**Data**
◇ ◇ ◇

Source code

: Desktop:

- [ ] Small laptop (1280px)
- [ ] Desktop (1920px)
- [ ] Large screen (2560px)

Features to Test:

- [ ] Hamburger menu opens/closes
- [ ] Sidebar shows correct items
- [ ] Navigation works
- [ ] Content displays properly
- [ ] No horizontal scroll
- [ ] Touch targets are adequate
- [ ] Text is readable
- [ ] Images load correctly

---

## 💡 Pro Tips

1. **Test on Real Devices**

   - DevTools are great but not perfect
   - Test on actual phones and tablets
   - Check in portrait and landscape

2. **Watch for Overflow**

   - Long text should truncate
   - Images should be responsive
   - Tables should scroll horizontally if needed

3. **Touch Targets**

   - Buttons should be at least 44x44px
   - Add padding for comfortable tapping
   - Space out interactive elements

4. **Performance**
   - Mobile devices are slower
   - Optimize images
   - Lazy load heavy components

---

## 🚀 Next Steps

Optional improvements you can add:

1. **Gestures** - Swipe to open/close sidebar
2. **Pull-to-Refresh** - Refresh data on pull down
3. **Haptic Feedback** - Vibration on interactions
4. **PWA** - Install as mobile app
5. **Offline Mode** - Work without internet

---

◇ ◇ ◇

Using the listing above, report each line that mentions the word "load".

- [ ] Images load correctly
   - Lazy load heavy components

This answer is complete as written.